TU TAREA:
Devuelve, copiado sin cambiar nada, el tramo del texto sobre el Mundial de Qatar que va desde "Nunca en la" hasta "habían hecho posible.".

TEXTO PARA LEER:

'''

Messi y sus amigos lo consiguieron

El Mundial de Qatar dejó varias certezas. Y, sobre todo, hizo de Argentina el mejor lugar para pasar el fin de año.

Mural del Mundial ganado por la Argentina de Leo Messi, en el barrio de Palermo, Buenos Aires, el 23 de diciembre. EFE/JUAN IGNACIO RONCORONI
Mural del Mundial ganado por la Argentina de Leo Messi, en el barrio de Palermo, Buenos Aires, el 23 de diciembre. EFE/JUAN IGNACIO RONCORONI

Fue más que un detalle estético o un inesperado aporte de pintorequismo local. Cuando en la ceremonia de premiación de Qatar 2022 el emir Tamim bin Hamad le colocó a Lionel Messi una túnica —el bisht— que en el mundo árabe sólo se utiliza para ocasiones muy especiales, el gesto simbolizó algo más que la representación de una tradición. Significó, por si quedaba alguna duda, la constatación definitiva de que el país anfitrión, cuya legitimidad moral fue escrutada con lupa por Occidente y cuya elección generó no poca controversia, era, junto al equipo argentino y el genio rosarino, el gran ganador de un torneo inolvidable.

Nunca en la historia de las premiaciones la nación organizadora, representada por su máxima autoridad, se había atrevido a infiltrar un pliegue de su acervo cultural en una ceremonia que la FIFA siempre se ocupó de mantener “limpia”, de darle un cariz ecuménico. Aun cuando la relación entre Qatar y el establishment del fútbol pudiese haber tenido algún que otro ruido, con esa secuencia quedaba claro que ambos habían obtenido lo que se habían propuesto. Exhibir el poderío (el emirato gastó 200.000 millones de dólares en preparar el torneo), la capacidad y el orgullo qatarí; demostrar que la designación, finalmente, incluso cuando pudiera haber estado motorizada por una exuberante conveniencia económica, no había sido un error. Messi y Mbappé lo habían hecho posible.

'''

DATOS DEL EJERCICIO:
'''

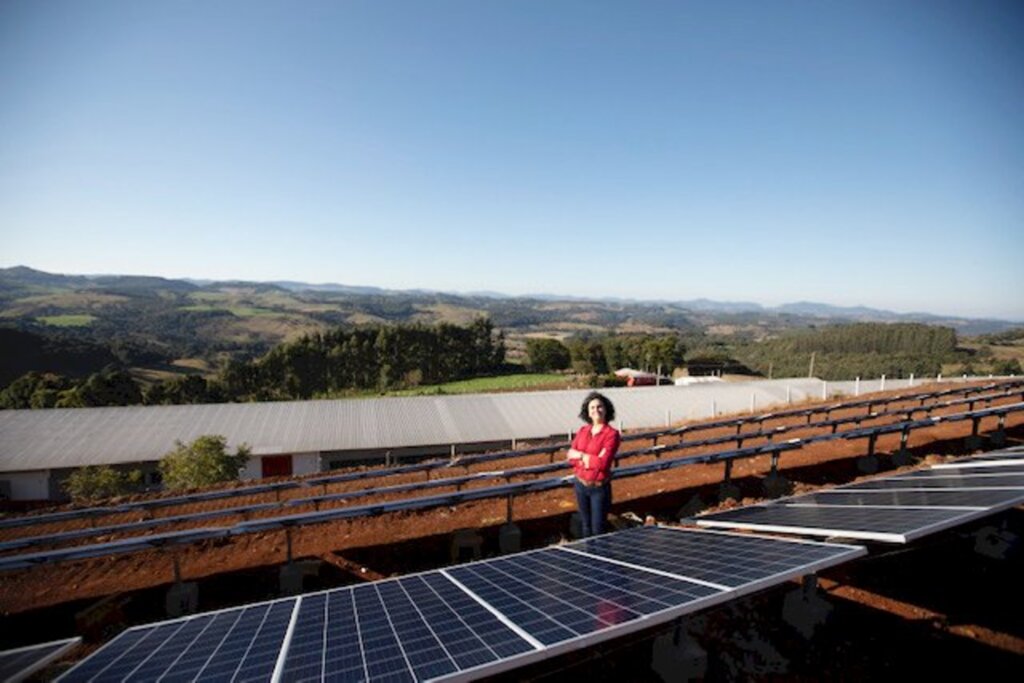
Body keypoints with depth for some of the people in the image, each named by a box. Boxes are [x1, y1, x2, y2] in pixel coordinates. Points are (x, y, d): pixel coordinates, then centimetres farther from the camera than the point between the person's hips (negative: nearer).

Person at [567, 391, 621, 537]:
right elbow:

'''

TU RESPUESTA:
Nunca en la historia de las premiaciones la nación organizadora, representada por su máxima autoridad, se había atrevido a infiltrar un pliegue de su acervo cultural en una ceremonia que la FIFA siempre se ocupó de mantener “limpia”, de darle un cariz ecuménico. Aun cuando la relación entre Qatar y el establishment del fútbol pudiese haber tenido algún que otro ruido, con esa secuencia quedaba claro que ambos habían obtenido lo que se habían propuesto. Exhibir el poderío (el emirato gastó 200.000 millones de dólares en preparar el torneo), la capacidad y el orgullo qatarí; demostrar que la designación, finalmente, incluso cuando pudiera haber estado motorizada por una exuberante conveniencia económica, no había sido un error. Messi y Mbappé lo habían hecho posible.